+++ DATASET CONTENT

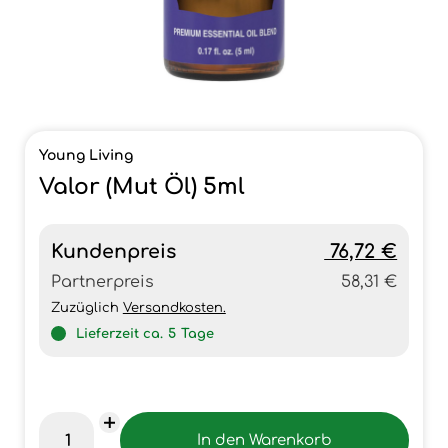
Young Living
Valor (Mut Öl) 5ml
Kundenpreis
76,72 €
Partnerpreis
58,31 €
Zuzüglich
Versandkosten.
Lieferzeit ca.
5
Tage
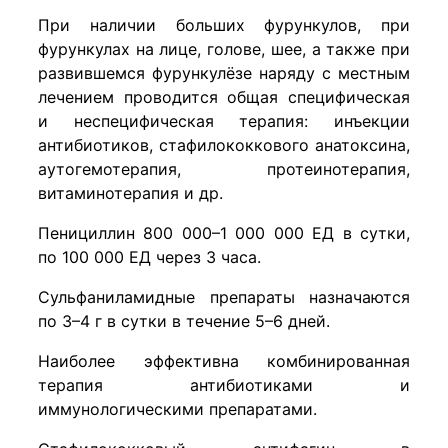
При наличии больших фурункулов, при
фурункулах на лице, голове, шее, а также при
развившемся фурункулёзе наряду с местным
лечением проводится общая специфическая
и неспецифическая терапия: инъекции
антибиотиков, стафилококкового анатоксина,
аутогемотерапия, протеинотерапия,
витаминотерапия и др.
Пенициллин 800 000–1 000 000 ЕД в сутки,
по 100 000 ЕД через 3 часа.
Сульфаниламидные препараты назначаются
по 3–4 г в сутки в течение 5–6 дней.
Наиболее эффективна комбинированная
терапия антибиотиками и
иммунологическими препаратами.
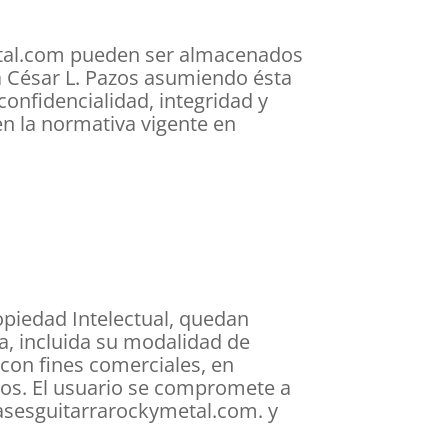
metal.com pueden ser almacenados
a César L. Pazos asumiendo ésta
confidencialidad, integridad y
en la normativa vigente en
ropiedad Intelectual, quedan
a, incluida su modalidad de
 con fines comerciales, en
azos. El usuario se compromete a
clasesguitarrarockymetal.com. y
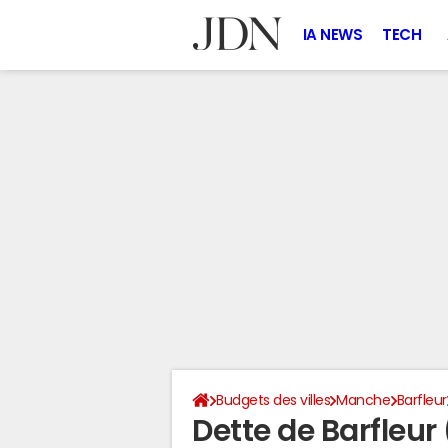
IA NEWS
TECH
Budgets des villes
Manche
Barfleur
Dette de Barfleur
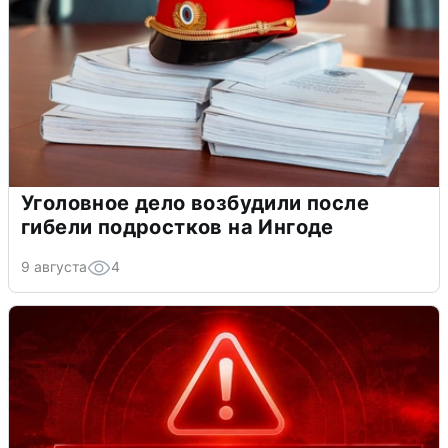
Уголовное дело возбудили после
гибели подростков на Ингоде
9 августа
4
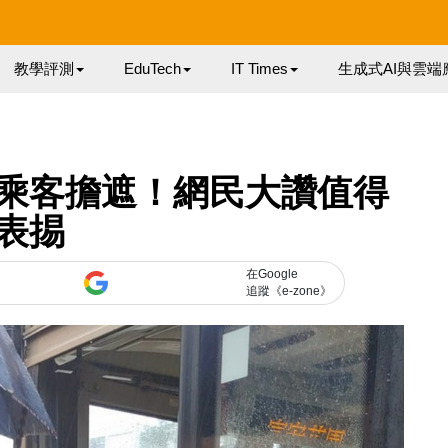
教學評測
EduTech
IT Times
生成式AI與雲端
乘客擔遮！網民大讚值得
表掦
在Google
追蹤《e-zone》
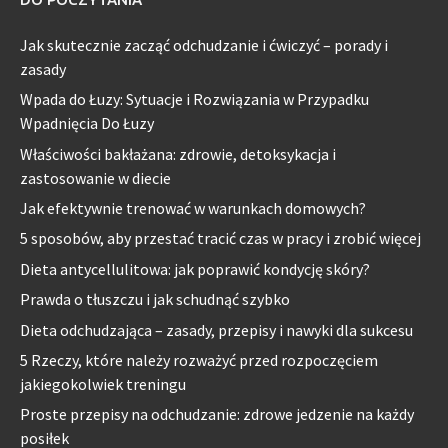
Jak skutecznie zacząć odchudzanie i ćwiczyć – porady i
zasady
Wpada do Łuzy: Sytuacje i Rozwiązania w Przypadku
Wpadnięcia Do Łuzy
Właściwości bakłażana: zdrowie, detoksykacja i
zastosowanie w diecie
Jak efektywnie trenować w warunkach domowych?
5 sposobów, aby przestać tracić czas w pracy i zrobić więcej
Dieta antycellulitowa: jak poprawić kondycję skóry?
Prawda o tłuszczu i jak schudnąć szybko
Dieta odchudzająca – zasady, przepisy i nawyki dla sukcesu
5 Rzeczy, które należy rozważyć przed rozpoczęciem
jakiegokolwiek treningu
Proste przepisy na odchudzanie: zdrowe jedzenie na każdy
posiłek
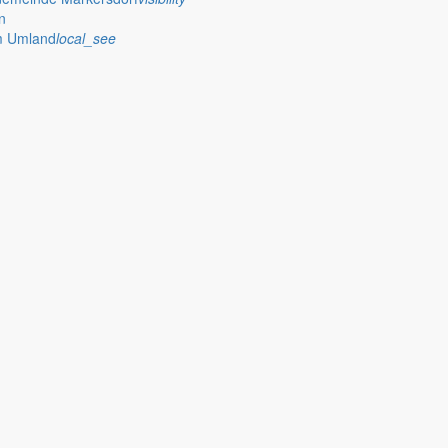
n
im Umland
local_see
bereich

++++++
+++ DATASET CONTENT

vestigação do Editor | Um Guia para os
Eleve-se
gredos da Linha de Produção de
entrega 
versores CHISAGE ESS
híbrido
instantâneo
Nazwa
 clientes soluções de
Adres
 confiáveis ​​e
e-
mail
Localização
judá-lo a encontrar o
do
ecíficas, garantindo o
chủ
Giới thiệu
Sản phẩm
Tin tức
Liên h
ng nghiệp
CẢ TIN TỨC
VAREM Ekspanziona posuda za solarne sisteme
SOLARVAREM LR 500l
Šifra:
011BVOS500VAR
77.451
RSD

++++++

# [TASK TO COMPLETE]
Going through the records above line by line, tally those with the word "przepisy" and answer with the number only.

# [RESULT OF THIS TASK]
2